*** Data for the task

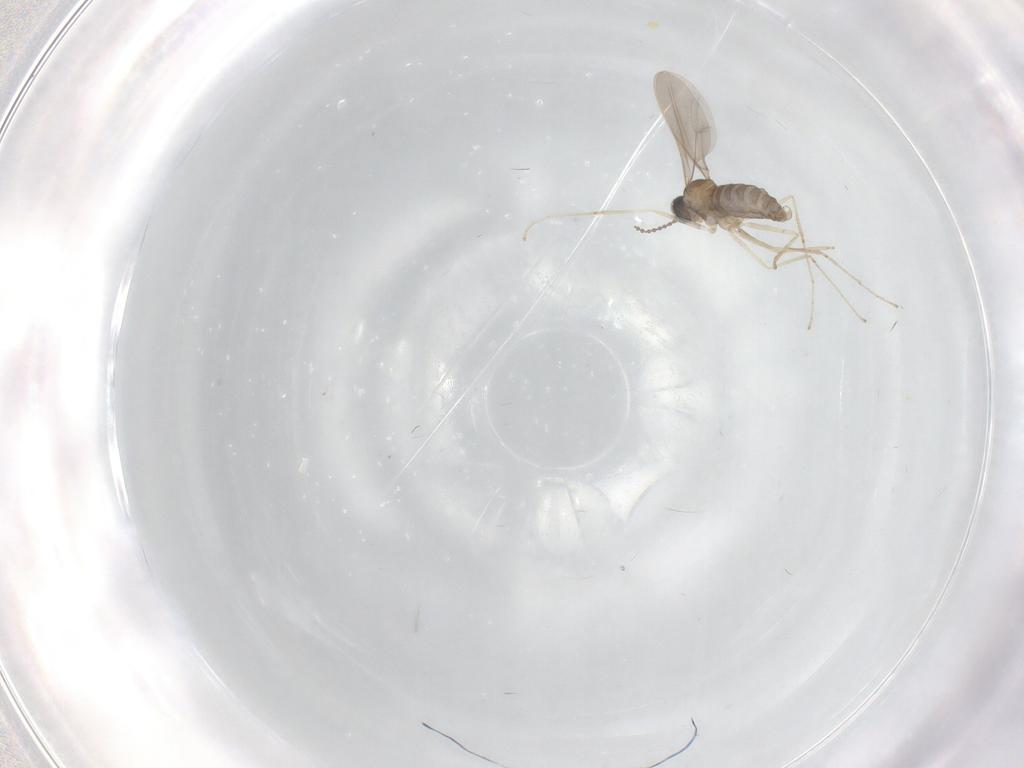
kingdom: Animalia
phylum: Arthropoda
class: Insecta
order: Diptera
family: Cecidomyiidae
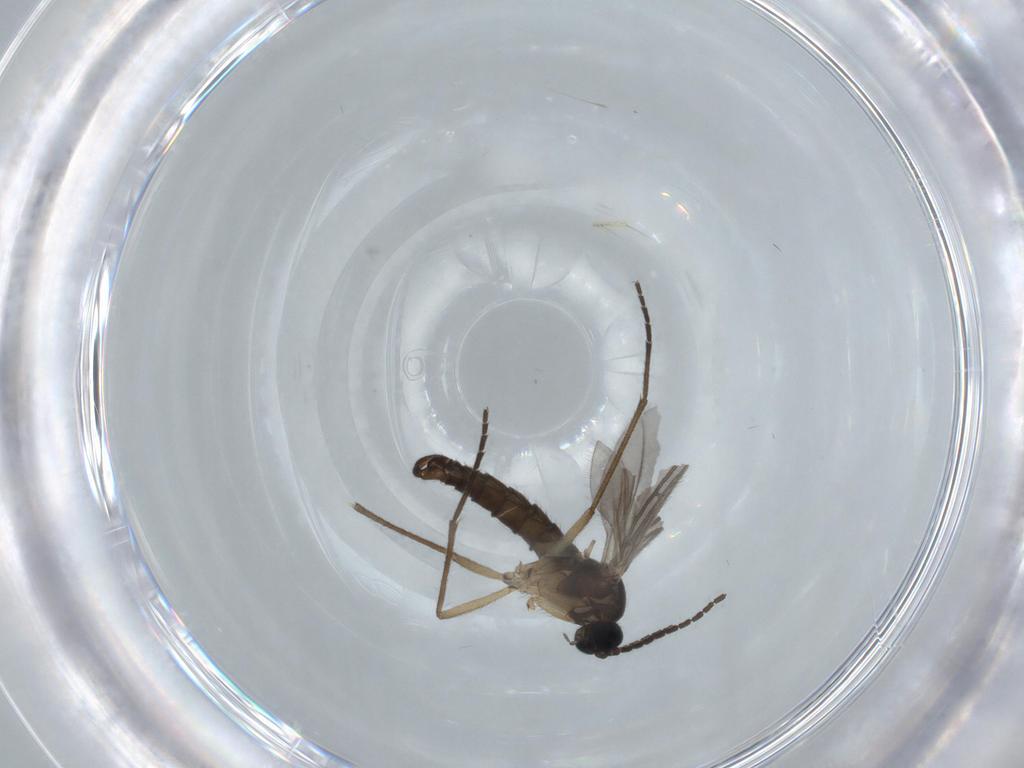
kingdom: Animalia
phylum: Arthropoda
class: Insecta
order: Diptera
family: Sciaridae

******

• Directive
Reproduce every line of the data above word for word, leaving out the pictures.

• Solution for this task
kingdom: Animalia
phylum: Arthropoda
class: Insecta
order: Diptera
family: Cecidomyiidae
kingdom: Animalia
phylum: Arthropoda
class: Insecta
order: Diptera
family: Sciaridae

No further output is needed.